November, 2010: One of the gigs that always appears on my very short muso-C.V. is the one where I supported Justin Townes Earle at the Annandale in 2008. That night, I managed to resist the general bewitching that he performed on all the girls in the audience. I thought, "Yes, he's an amazing performer, but his songs aren't that great." No matter how bewitching a performer, most solo artists, especially when you don't know their material, will start to sound very repetitive after forty minutes, let alone at the end of a ninety-minute set. But I recently heard a new song of his on Felicity Urquhart's 'Saturday Night Country' radio show, so I legally-downloaded* the album with the voucher I was given for being in Heat Nine of The Telstra Road To Tamworth. At first I said, "It's okay, but the songs are a bit samey, and I think he needs to get out and have a life, because the songs are either about being constantly on tour, or else lonely nights on tour, or problems that occur at home because you're constantly on tour." Then, after listen number two or three, something happened.
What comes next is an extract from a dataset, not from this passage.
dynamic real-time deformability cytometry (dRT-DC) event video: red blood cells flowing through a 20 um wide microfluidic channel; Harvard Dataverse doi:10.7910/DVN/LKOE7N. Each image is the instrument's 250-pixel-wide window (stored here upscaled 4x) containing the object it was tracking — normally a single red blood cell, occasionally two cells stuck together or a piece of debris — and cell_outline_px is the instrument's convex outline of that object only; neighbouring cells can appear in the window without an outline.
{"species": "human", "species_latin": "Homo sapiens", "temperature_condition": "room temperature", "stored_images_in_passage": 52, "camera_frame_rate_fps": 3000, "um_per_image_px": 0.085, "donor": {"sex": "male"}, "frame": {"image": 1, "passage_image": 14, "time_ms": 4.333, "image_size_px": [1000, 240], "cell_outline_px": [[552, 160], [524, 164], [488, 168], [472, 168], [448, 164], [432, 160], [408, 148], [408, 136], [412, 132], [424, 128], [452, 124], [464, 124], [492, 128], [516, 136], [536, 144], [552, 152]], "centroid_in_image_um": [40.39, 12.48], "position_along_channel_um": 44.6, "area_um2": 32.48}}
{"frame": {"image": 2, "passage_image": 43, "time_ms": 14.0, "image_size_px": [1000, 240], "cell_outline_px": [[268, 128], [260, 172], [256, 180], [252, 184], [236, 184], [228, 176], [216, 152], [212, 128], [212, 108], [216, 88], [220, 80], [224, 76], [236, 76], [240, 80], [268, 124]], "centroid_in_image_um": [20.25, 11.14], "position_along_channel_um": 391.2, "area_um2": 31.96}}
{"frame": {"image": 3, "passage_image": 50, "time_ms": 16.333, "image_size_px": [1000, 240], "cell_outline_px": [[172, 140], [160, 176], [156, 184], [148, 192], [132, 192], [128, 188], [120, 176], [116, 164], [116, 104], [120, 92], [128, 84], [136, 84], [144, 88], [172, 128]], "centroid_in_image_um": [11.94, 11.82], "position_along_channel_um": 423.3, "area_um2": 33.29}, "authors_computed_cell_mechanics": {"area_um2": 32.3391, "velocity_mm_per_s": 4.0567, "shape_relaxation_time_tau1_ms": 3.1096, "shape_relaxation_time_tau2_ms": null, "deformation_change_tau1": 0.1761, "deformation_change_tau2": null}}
I suppose it was the bewitching. Certainly, the songs on Harlem River Blues are very simple, almost entirely structured with 1, 4, 5 chords, and featuring oft-used (potentially hackneyed) phrases and words and themes - "wandering", "troubled mind", "Tell my father I tried". But something creeps in. His gnawing loneliness? And so he becomes a companion of the moment. "I've always been a fool for a conversation and a couple of smokes. And when I'm feeling this low I just need someone to laugh at my jokes." Apparently he is one of the world's twenty-five most stylish men. So it does occur to me that this album is predominantly style, and in a year, we will all have discarded it for the next stylish album. I hope not!

JTE looks rather tired and discouraged in a lot of his videos, presumably due to overwork, but here's one where he seems happy:

For the sake of contrast, here's one where he looks sick of the whole business:

*This legally-downloading business has been fun: I like Kasey & Shane's Rattlin' Bones and The McClymonts's first album, and at first I liked Teddy Thompson's A Piece Of What You Need but then it lost me.